• Exercise instructions: Please copy out every line in the records below that includes the word "none".

• Data under study:
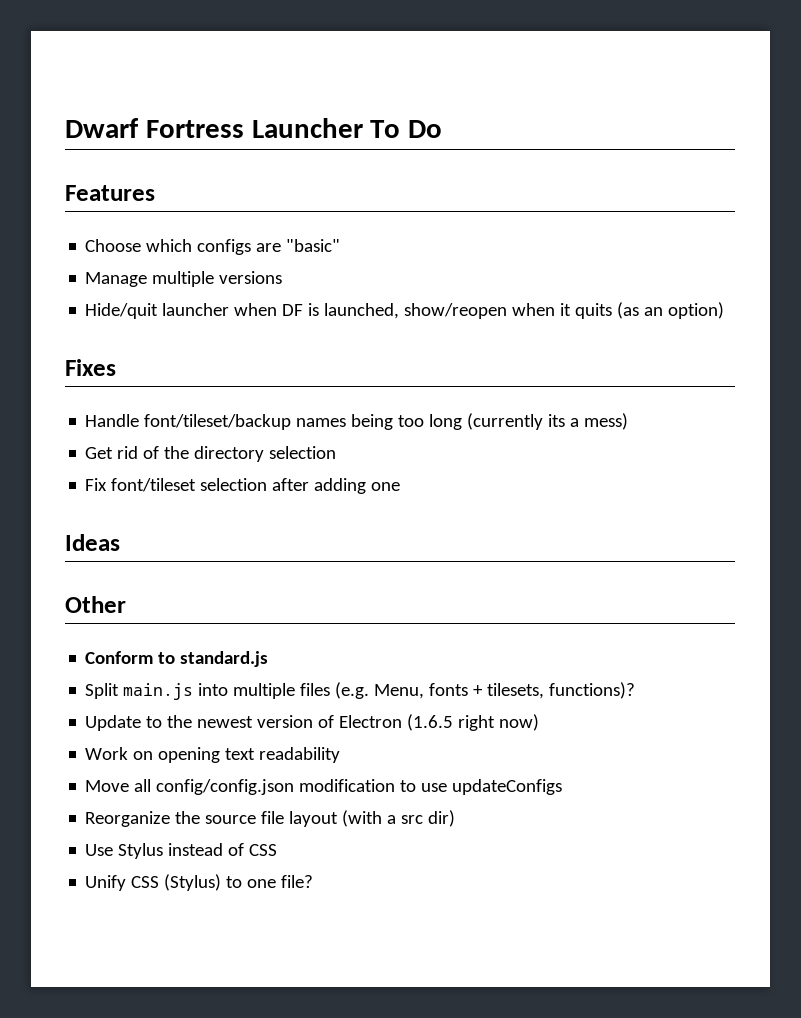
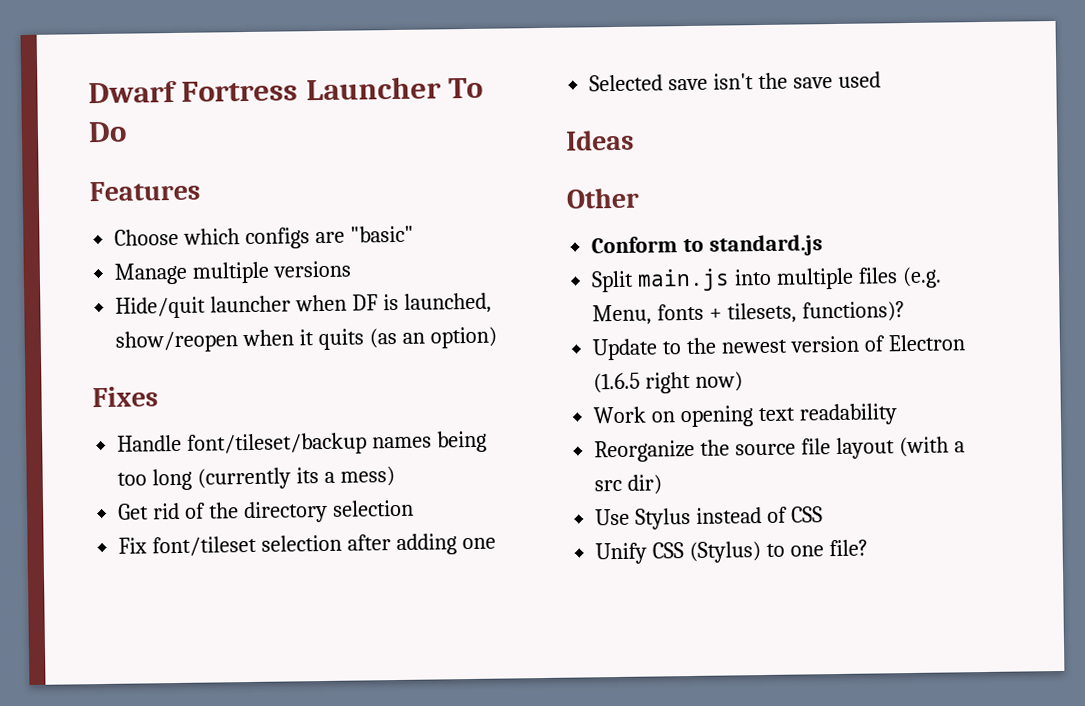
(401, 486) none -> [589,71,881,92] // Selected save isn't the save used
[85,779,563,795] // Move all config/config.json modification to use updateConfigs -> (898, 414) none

...

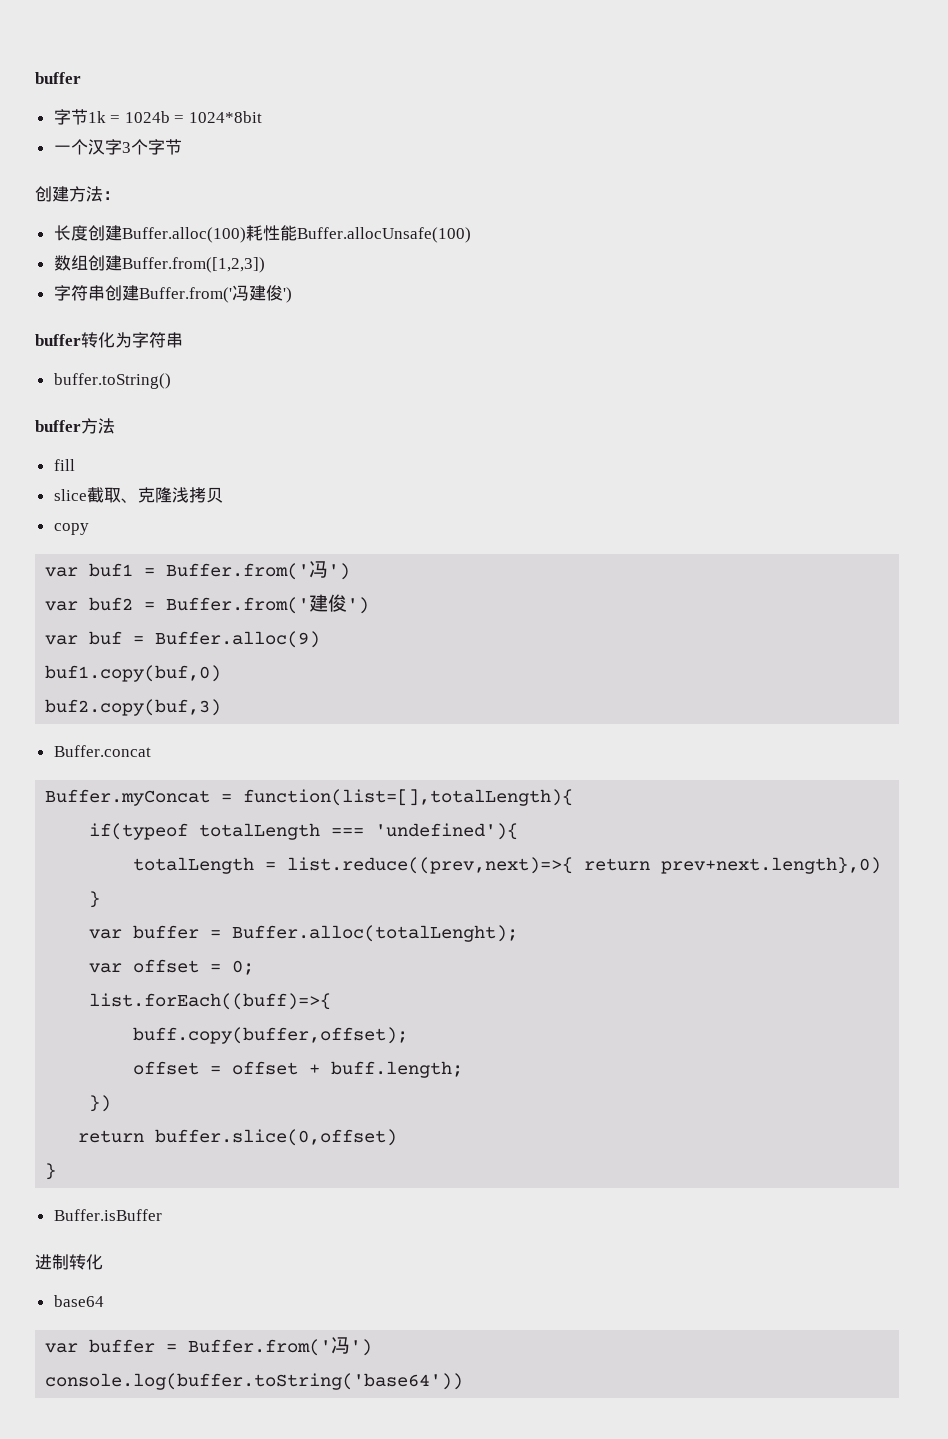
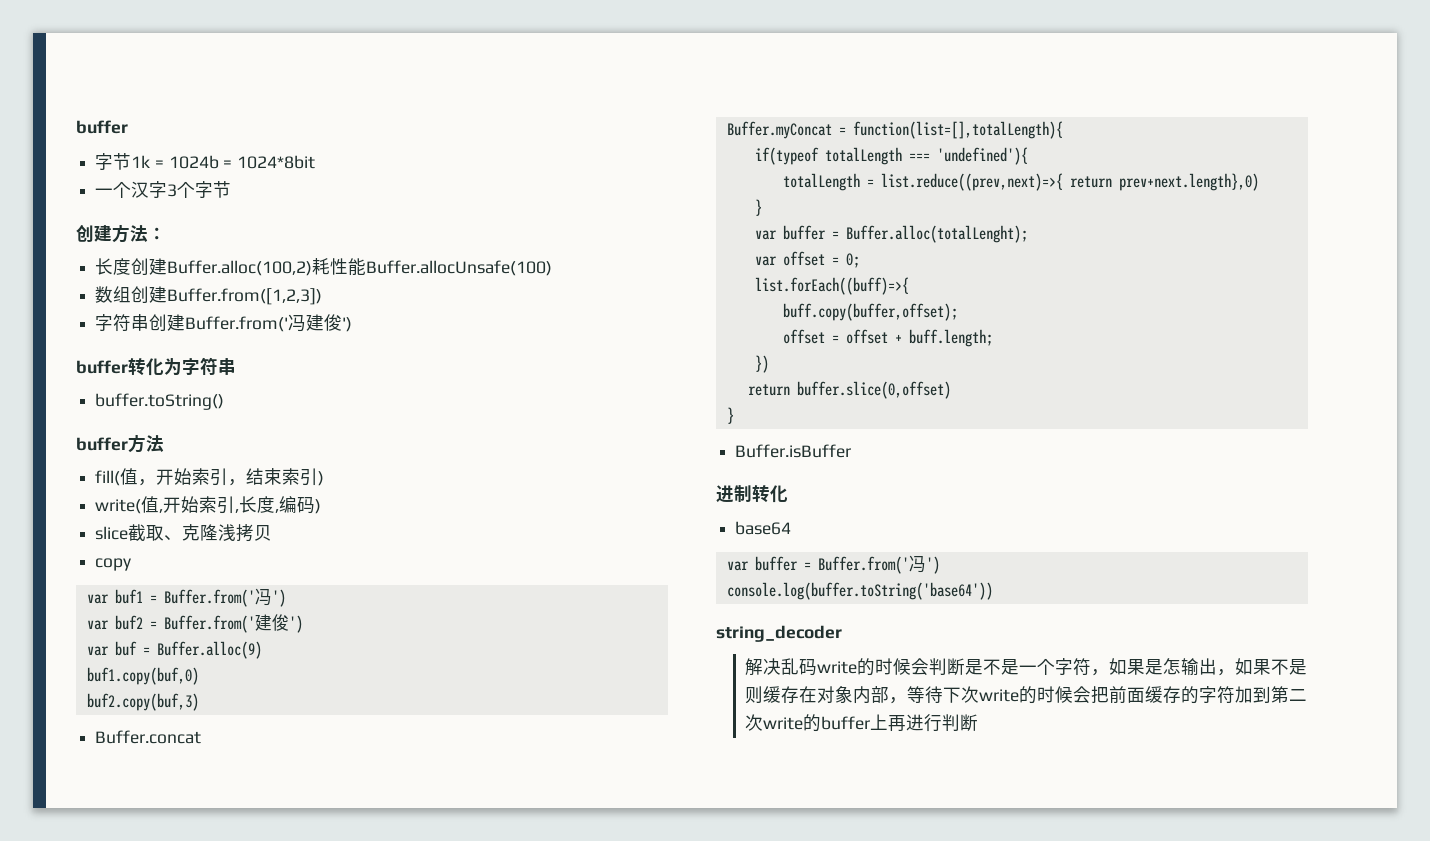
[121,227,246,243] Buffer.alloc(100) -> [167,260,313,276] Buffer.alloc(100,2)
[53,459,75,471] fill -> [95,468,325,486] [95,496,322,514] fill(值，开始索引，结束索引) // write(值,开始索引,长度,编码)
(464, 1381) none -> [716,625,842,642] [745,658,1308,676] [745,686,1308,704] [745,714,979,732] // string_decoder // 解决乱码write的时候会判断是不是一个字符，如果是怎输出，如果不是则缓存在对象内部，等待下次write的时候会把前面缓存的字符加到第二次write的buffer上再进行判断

==

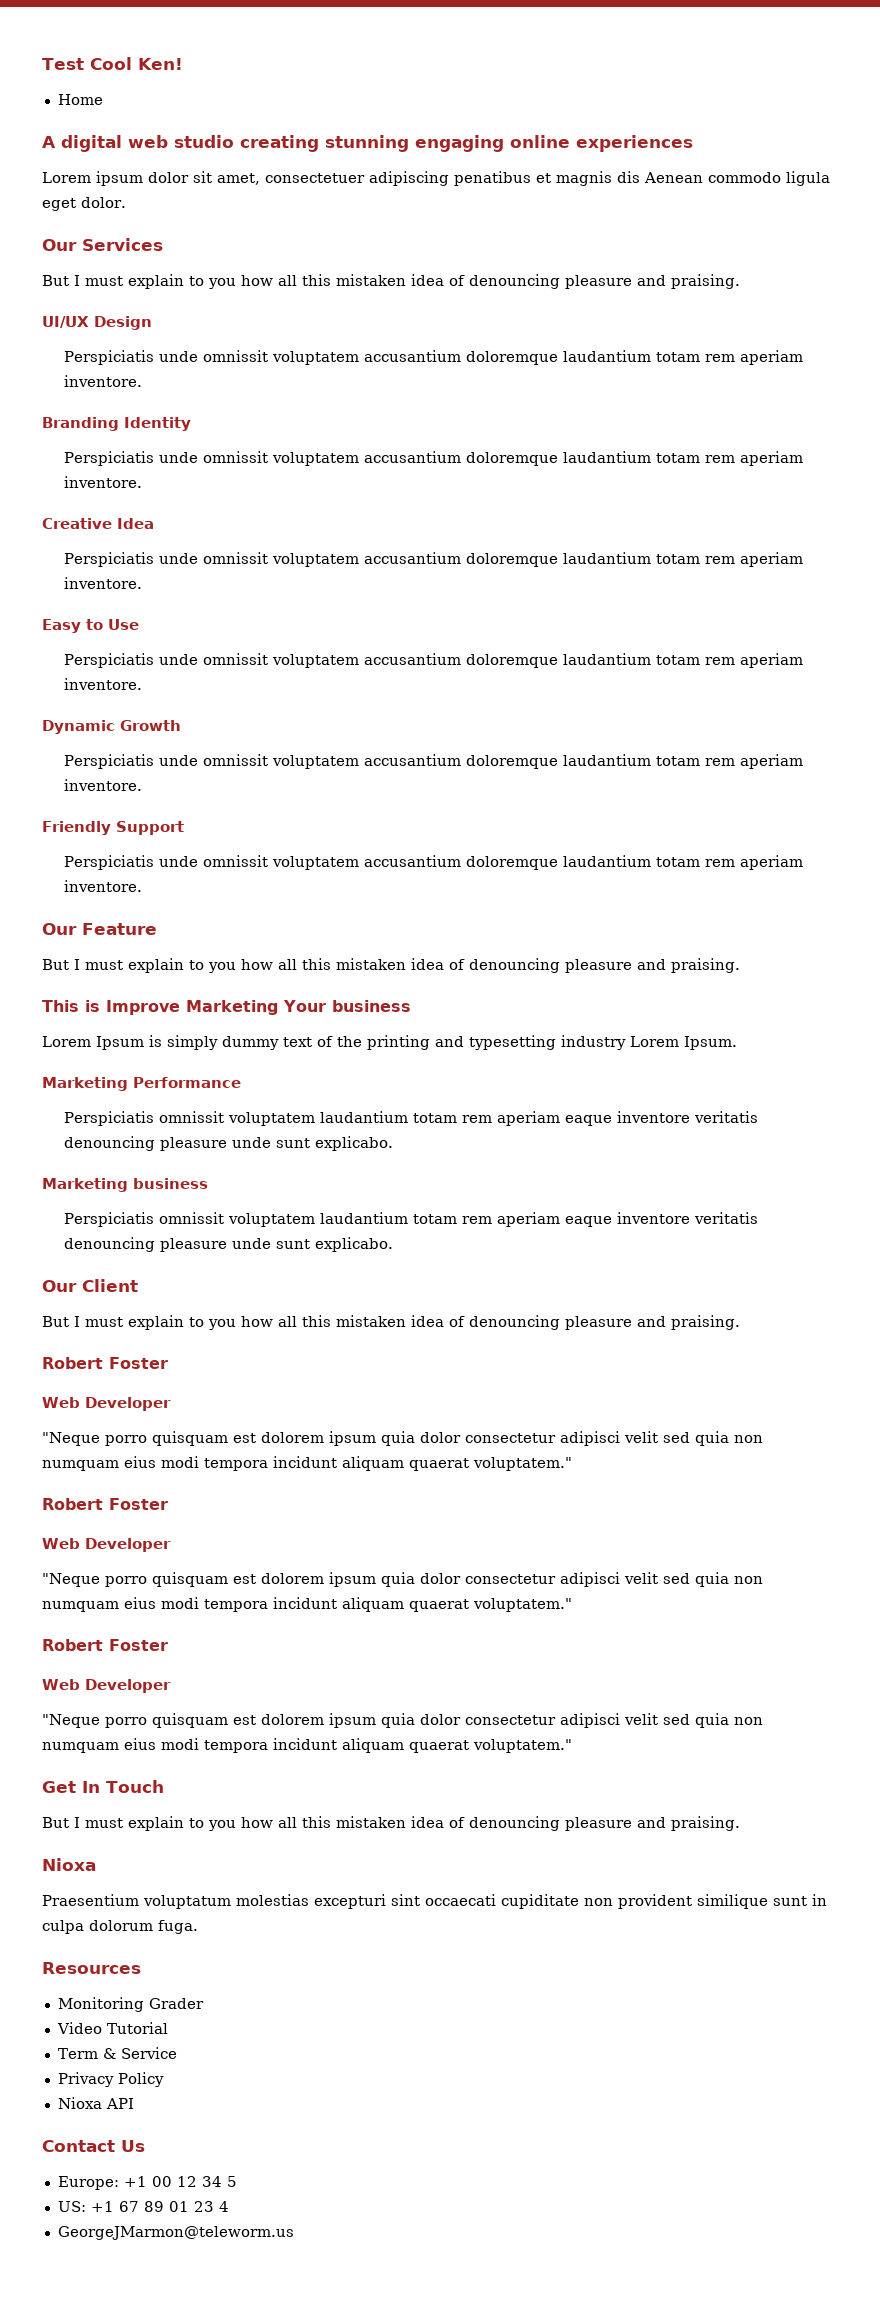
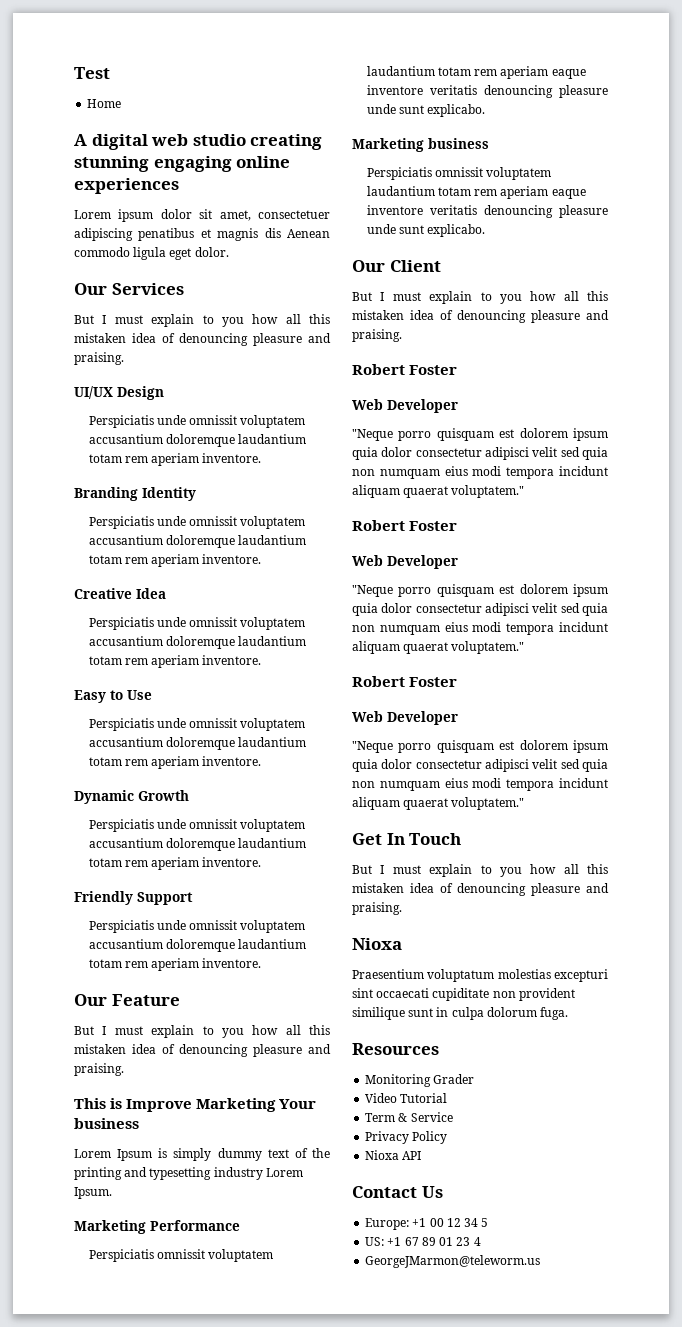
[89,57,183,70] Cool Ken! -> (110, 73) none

• Reply:
(401, 486) none -> [589,71,881,92] // Selected save isn't the save used
[85,779,563,795] // Move all config/config.json modification to use updateConfigs -> (898, 414) none
(464, 1381) none -> [716,625,842,642] [745,658,1308,676] [745,686,1308,704] [745,714,979,732] // string_decoder // 解决乱码write的时候会判断是不是一个字符，如果是怎输出，如果不是则缓存在对象内部，等待下次write的时候会把前面缓存的字符加到第二次write的buffer上再进行判断
[89,57,183,70] Cool Ken! -> (110, 73) none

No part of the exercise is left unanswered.